By most measures, partisans on the religious right -- sure, let's go ahead and start calling them Christianists -- ought to be feeling pretty good about themselves right now. They own the White House. They dominate Congress. Their party -- if not their particular wing of it -- controls the Supreme Court, and before long they'll have that, too.

So why is Pat Buchanan feeling so blue? In an interview in today's Washington Times, the former presidential candidate says the conservative movement has "passed into history." "It doesn't exist anymore as a unifying force," Buchanan says. "There are still a lot of people who are conservative, but the movement is now broken up, crumbled, dismantled."

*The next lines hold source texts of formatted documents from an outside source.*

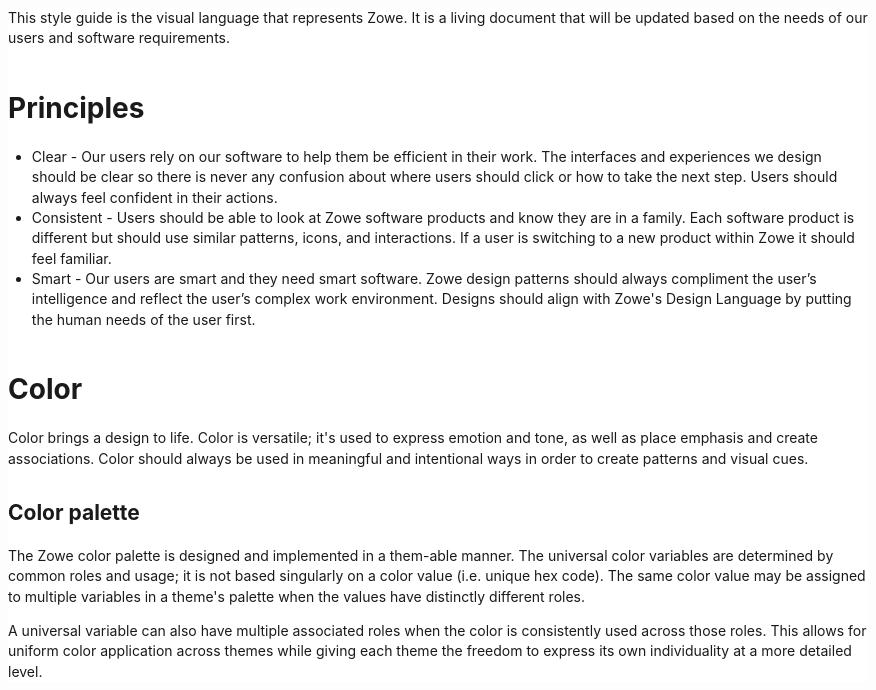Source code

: This style guide is the visual language that represents Zowe. It is a living document that will be updated based on the needs of our users and software requirements.

# Principles

* Clear - Our users rely on our software to help them be efficient in their work. The interfaces and experiences we design should be clear so there is never any confusion about where users should click or how to take the next step. Users should always feel confident in their actions.
* Consistent - Users should be able to look at Zowe software products and know they are in a family. Each software product is different but should use similar patterns, icons, and interactions. If a user is switching to a new product within Zowe it should feel familiar.
* Smart - Our users are smart and they need smart software. Zowe design patterns should always compliment the user’s intelligence and reflect the user’s complex work environment. Designs should align with Zowe's Design Language by putting the human needs of the user first.
 
# Color

Color brings a design to life. Color is versatile; it's used to express emotion and tone, as well as place emphasis and create associations. Color should always be used in meaningful and intentional ways in order to create patterns and visual cues.

## Color palette
The Zowe color palette is designed and implemented in a them-able manner. The universal color variables are determined by common roles and usage; it is not based singularly on a color value (i.e. unique hex code). The same color value may be assigned to multiple variables in a theme's palette when the values have distinctly different roles.

A universal variable can also have multiple associated roles when the color is consistently used across those roles. This allows for uniform color application across themes while giving each theme the freedom to express its own individuality at a more detailed level.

Buchanan is unhappy with all the infighting within the Republican Party, but he's unhappier still about this: Conservatives, he says, may have lost the culture war. "We say we won a great victory by defeating gay marriage in 11 state-ballot referenda in November," he says. "But I think in the long run, that will be seen as a victory in defense of a citadel that eventually fell."

What's most interesting about Buchanan's comments, however, is the reason he offers for the right's "loss." It's not that the media or liberal politicians or God knows who else is overpowering the will of the American people; it's that a majority of Americans simply don't agree with the Christianist agenda. Moderate Republican leaders, Buchanan says, are "indifferent" to the moral issues that matter to religious Republicans "because they see them -- and correctly -- as no longer popular, no longer the majority positions that they used to be."